“Nothing,” answered Burke. “Some coyote was yelping in the hills. The yelp of a prowling brute like that, when it gets mixed with the noise of the stamps, gives a queer impression sometimes.”

“Well,” said Frank doubtfully, “maybe you are right, Burke, but I don’t think so.”

“If you really heard a cry,” was the skeptical rejoinder, “why couldn’t you find the person that gave it?”

“I may have missed him in the dark.”

“That’s possible, too, but not probable.”

“Another thing,” went on Merriwell, “I think Lenning was honest in his intentions, and that he meant to do the right thing here.
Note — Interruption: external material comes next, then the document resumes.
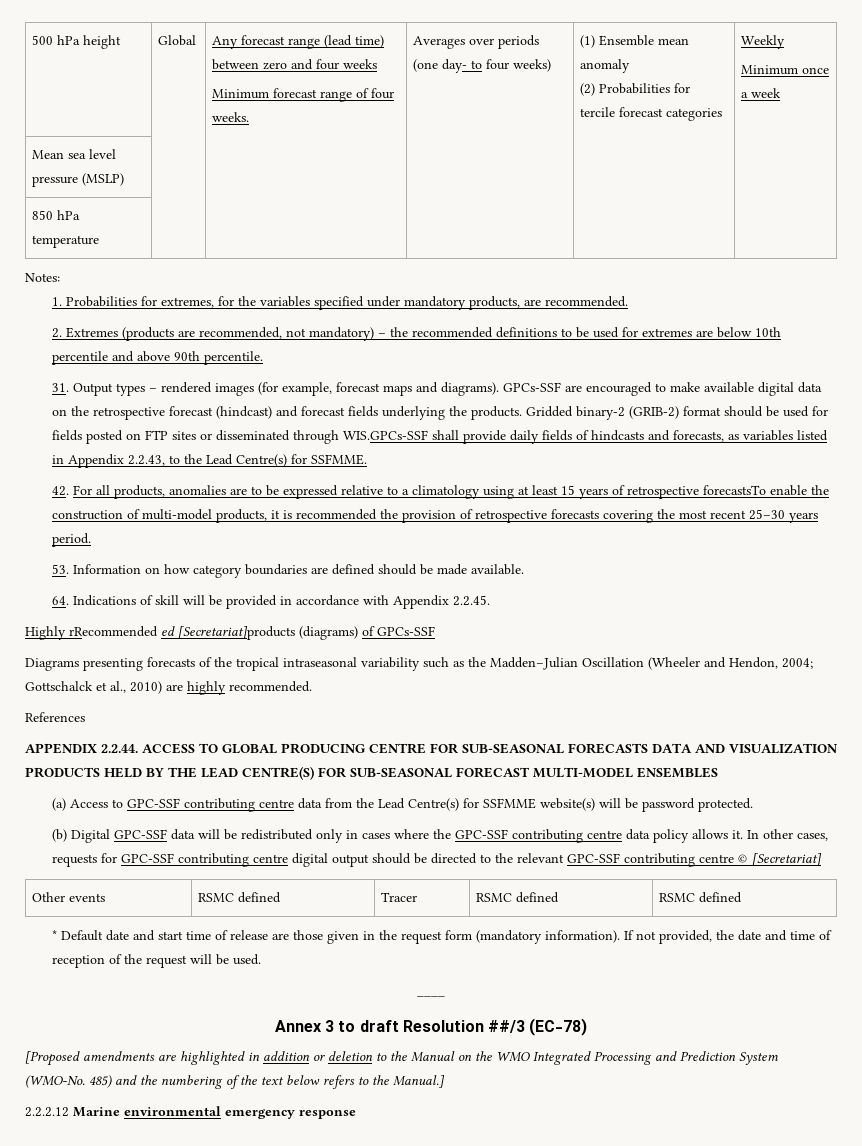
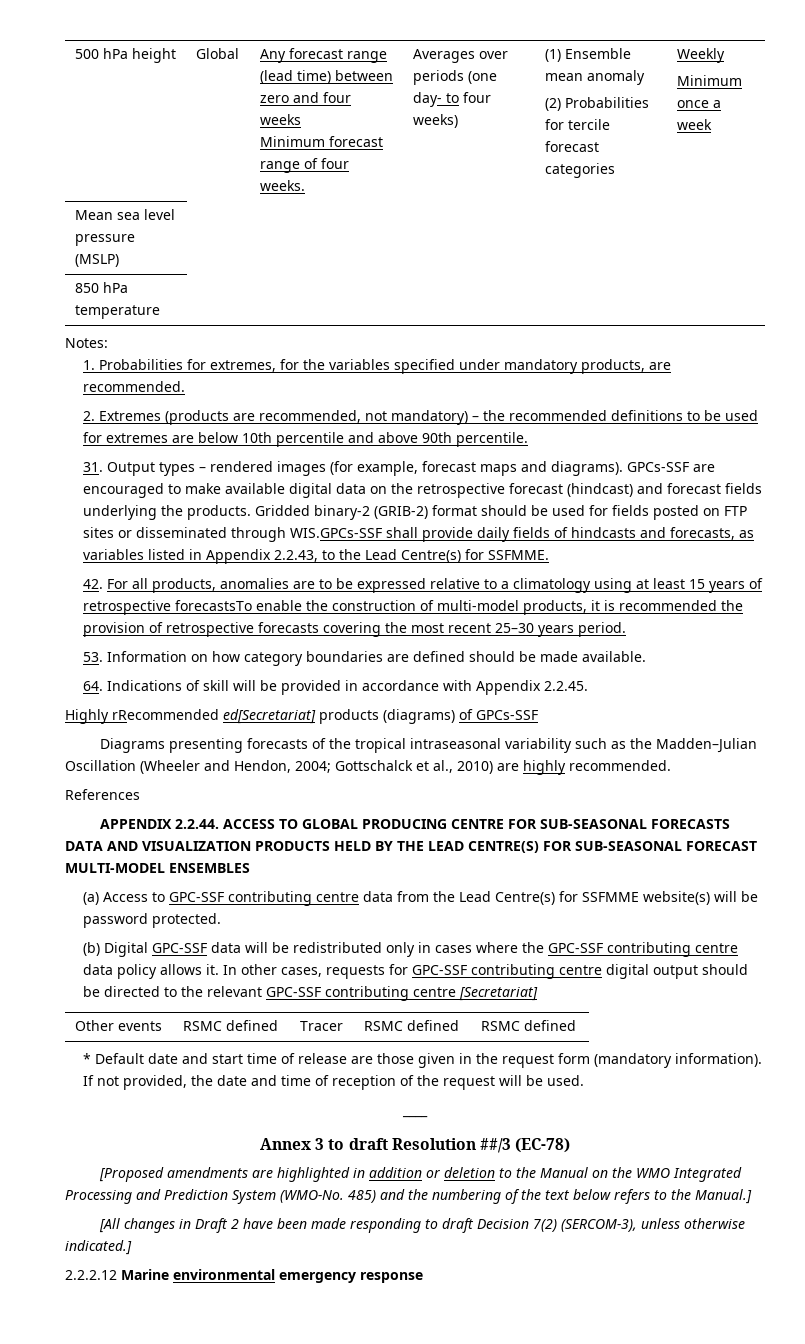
[161,626,295,640] ed [Secretariat]products -> [223,709,379,724] ed[Secretariat] products
[737,854,748,863] © -> (457, 992) none
(445, 1081) none -> [98,1218,745,1233] [65,1240,132,1255] // [All changes in Draft 2 have been made responding to draft Decision 7(2) (SERCOM-3), unless otherwise indicated.]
He came to the hotel to see me, in the afternoon, and we walked out on the trail a short distance and had a talk. He wanted to thank me for helping him get a job here. He said he was going to make good, and that I’d never be sorry for what I’d done.”

“Oh, he’s smooth,” said Burke. “If he hadn’t been, how could he have pulled the wool over his smart old uncle’s eyes for so long? He had an object in going to town—and his object wasn’t to thank you for helping him. That was merely a makeshift to cover his real purpose.”

“What do you think his real purpose was?”

“That’s a poser. Maybe, though, he wanted to get word to his confederate—to tell him that he’d got the job, and that the work could be pulled off to-night.”

“That’s a guess, Burke, and maybe a wild one.”